Wende im Prozess des Säureangriffs auf Bernhard Günther: War der Angeklagte gar nicht vor Ort?
Wuppertal - Im Prozess um den Säureanschlag auf Topmanager Bernhard Günther (57) haben die Verteidiger mit einem angeblichen Alibi ihres Mandanten überrascht.
Der Angeklagte habe am Tattag an einer Gedenkfeier für seinen verstorbenen Vater in Belgrad teilgenommen, behaupteten sie am Freitag. Dies könnten mehrere Familienmitglieder bezeugen. Damit sei ausgeschlossen, dass er zur Tatzeit am Tatort gewesen sei.
In einem zweiten Beweisantrag führte die Verteidigung aus, ihr Mandant habe am Tattag anders ausgesehen als auf dem Foto, anhand dessen Günther ihn wiedererkannt haben wolle. Das Gericht setzte die Verhandlung daraufhin für mehrere Stunden aus, hatte aber auch am Nachmittag weiterhin nicht entschieden, wie es mit den Anträgen umgeht. Der Prozess werde am 19. Februar fortgesetzt.
Auf Günther war am 4. März 2018 ein Anschlag verübt worden: Zwei Männer lauerten dem Manager in der Nähe seines Privathauses in Haan bei Düsseldorf auf und übergossen ihn mit hoch konzentrierter Schwefelsäure.
Ein Täter mit belgischem Pass ist bereits rechtskräftig zu zwölf Jahren Haft verurteilt worden, ein zweiter 36 Jahre alter Verdächtiger, bei dem es sich um den Komplizen handeln soll, steht derzeit vor Gericht.
Auftraggeber soll ein bisher nicht öffentlich genannter Topmanager aus der deutschen Energie-Wirtschaft sein, der Günther damals als beruflichen Rivalen aus dem Weg habe räumen wollen.

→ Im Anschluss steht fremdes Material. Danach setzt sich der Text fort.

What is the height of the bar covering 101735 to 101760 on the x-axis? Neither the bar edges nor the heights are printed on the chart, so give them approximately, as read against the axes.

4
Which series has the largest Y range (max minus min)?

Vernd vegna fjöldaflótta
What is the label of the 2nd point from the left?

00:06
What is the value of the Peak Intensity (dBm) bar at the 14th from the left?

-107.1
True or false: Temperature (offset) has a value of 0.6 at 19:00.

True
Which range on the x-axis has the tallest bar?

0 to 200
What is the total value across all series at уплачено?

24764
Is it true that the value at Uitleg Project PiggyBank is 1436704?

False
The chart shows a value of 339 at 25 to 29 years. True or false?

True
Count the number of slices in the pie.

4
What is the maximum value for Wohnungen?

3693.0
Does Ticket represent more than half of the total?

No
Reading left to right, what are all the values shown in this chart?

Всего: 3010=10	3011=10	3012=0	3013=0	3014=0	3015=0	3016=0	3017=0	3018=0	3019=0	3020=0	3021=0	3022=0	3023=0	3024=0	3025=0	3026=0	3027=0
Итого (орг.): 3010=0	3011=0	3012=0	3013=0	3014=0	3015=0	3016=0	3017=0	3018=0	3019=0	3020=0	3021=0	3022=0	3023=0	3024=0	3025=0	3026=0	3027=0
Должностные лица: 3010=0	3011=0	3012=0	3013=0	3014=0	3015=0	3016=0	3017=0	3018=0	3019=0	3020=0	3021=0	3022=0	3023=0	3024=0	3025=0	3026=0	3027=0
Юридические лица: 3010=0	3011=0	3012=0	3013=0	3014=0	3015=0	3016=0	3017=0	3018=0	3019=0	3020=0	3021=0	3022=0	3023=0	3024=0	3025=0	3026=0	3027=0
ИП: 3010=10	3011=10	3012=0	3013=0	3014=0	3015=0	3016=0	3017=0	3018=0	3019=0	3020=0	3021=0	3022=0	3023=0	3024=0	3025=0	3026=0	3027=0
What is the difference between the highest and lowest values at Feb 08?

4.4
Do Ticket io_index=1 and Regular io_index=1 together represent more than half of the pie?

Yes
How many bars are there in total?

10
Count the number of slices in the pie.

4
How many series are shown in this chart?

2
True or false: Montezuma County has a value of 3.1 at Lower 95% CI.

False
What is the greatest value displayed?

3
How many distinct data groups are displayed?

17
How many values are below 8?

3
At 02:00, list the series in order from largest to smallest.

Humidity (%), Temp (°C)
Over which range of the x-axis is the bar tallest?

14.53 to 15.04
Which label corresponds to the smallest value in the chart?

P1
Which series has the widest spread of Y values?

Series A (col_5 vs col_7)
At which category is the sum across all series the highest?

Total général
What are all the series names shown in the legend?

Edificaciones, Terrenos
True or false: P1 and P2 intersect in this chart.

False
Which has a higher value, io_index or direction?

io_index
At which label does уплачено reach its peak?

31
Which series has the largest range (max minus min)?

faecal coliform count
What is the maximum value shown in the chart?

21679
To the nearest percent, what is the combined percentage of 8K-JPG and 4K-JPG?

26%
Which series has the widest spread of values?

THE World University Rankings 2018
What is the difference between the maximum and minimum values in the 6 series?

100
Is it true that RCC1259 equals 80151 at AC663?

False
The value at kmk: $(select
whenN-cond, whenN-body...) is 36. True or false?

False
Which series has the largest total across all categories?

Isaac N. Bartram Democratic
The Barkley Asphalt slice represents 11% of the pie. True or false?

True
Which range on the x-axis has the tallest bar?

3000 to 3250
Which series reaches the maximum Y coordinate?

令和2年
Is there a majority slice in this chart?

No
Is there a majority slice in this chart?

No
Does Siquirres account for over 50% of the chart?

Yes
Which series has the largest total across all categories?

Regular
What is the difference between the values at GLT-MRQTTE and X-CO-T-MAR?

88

Opfer muss Augenlider und Teile seiner Gesichtshaut transplantieren lassen
Günther war bei dem Säureanschlag schwer verletzt worden. Augenlider und Teile seiner Gesichtshaut mussten transplantiert werden. Der Manager war damals Finanzchef des Energiekonzerns Innogy, der wenige Tage später vom Eon-Konzern übernommen wurde.
Heute ist er Manager beim finnischen Energieversorger Fortum mit mehr als 19.000 Mitarbeitern.